## ABOUT THIS TASK
Write out all of the data again, precisely as it appears.

## TASK INPUT
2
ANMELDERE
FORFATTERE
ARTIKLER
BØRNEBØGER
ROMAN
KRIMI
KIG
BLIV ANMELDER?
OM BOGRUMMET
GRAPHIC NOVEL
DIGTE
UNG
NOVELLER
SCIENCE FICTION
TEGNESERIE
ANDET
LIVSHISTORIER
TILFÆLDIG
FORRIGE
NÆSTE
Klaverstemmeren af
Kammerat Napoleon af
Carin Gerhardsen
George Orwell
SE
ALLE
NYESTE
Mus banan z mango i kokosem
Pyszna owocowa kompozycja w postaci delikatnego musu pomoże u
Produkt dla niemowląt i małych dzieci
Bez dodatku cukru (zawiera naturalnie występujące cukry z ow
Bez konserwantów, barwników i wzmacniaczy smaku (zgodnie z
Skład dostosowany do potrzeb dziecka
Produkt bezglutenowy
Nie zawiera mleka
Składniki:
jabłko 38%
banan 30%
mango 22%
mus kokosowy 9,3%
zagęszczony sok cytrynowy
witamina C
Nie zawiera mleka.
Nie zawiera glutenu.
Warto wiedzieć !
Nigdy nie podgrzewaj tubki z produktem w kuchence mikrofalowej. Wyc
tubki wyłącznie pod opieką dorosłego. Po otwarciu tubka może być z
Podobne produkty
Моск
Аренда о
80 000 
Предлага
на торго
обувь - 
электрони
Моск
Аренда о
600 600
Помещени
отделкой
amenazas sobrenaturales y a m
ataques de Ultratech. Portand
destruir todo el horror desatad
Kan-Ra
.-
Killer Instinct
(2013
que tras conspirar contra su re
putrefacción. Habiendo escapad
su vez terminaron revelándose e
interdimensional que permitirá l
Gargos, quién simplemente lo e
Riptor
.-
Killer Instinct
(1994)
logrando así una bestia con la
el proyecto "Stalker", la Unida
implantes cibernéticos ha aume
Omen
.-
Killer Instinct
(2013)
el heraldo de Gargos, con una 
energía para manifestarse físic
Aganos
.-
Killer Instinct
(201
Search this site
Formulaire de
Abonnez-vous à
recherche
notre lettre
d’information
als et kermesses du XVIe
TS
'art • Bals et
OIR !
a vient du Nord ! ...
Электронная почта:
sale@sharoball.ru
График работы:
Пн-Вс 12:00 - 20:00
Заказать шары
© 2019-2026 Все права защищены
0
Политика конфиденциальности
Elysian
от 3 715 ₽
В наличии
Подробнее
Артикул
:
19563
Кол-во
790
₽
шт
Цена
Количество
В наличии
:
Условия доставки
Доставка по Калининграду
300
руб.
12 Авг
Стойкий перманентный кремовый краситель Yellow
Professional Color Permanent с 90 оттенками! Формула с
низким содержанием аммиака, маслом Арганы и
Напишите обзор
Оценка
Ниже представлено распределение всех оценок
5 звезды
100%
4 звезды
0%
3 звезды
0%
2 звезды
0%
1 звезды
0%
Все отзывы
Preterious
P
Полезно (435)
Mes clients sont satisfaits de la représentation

## RESULT OF THE EXERCISE
2
ANMELDERE
FORFATTERE
ARTIKLER
BØRNEBØGER
ROMAN
KRIMI
KIG
BLIV ANMELDER?
OM BOGRUMMET
GRAPHIC NOVEL
DIGTE
UNG
NOVELLER
SCIENCE FICTION
TEGNESERIE
ANDET
LIVSHISTORIER
TILFÆLDIG
FORRIGE
NÆSTE
Klaverstemmeren af
Kammerat Napoleon af
Carin Gerhardsen
George Orwell
SE
ALLE
NYESTE
Mus banan z mango i kokosem
Pyszna owocowa kompozycja w postaci delikatnego musu pomoże u
Produkt dla niemowląt i małych dzieci
Bez dodatku cukru (zawiera naturalnie występujące cukry z ow
Bez konserwantów, barwników i wzmacniaczy smaku (zgodnie z
Skład dostosowany do potrzeb dziecka
Produkt bezglutenowy
Nie zawiera mleka
Składniki:
jabłko 38%
banan 30%
mango 22%
mus kokosowy 9,3%
zagęszczony sok cytrynowy
witamina C
Nie zawiera mleka.
Nie zawiera glutenu.
Warto wiedzieć !
Nigdy nie podgrzewaj tubki z produktem w kuchence mikrofalowej. Wyc
tubki wyłącznie pod opieką dorosłego. Po otwarciu tubka może być z
Podobne produkty
Моск
Аренда о
80 000 
Предлага
на торго
обувь - 
электрони
Моск
Аренда о
600 600
Помещени
отделкой
amenazas sobrenaturales y a m
ataques de Ultratech. Portand
destruir todo el horror desatad
Kan-Ra
.-
Killer Instinct
(2013
que tras conspirar contra su re
putrefacción. Habiendo escapad
su vez terminaron revelándose e
interdimensional que permitirá l
Gargos, quién simplemente lo e
Riptor
.-
Killer Instinct
(1994)
logrando así una bestia con la
el proyecto "Stalker", la Unida
implantes cibernéticos ha aume
Omen
.-
Killer Instinct
(2013)
el heraldo de Gargos, con una 
energía para manifestarse físic
Aganos
.-
Killer Instinct
(201
Search this site
Formulaire de
Abonnez-vous à
recherche
notre lettre
d’information
als et kermesses du XVIe
TS
'art • Bals et
OIR !
a vient du Nord ! ...
Электронная почта:
sale@sharoball.ru
График работы:
Пн-Вс 12:00 - 20:00
Заказать шары
© 2019-2026 Все права защищены
0
Политика конфиденциальности
Elysian
от 3 715 ₽
В наличии
Подробнее
Артикул
:
19563
Кол-во
790
₽
шт
Цена
Количество
В наличии
:
Условия доставки
Доставка по Калининграду
300
руб.
12 Авг
Стойкий перманентный кремовый краситель Yellow
Professional Color Permanent с 90 оттенками! Формула с
низким содержанием аммиака, маслом Арганы и
Напишите обзор
Оценка
Ниже представлено распределение всех оценок
5 звезды
100%
4 звезды
0%
3 звезды
0%
2 звезды
0%
1 звезды
0%
Все отзывы
Preterious
P
Полезно (435)
Mes clients sont satisfaits de la représentation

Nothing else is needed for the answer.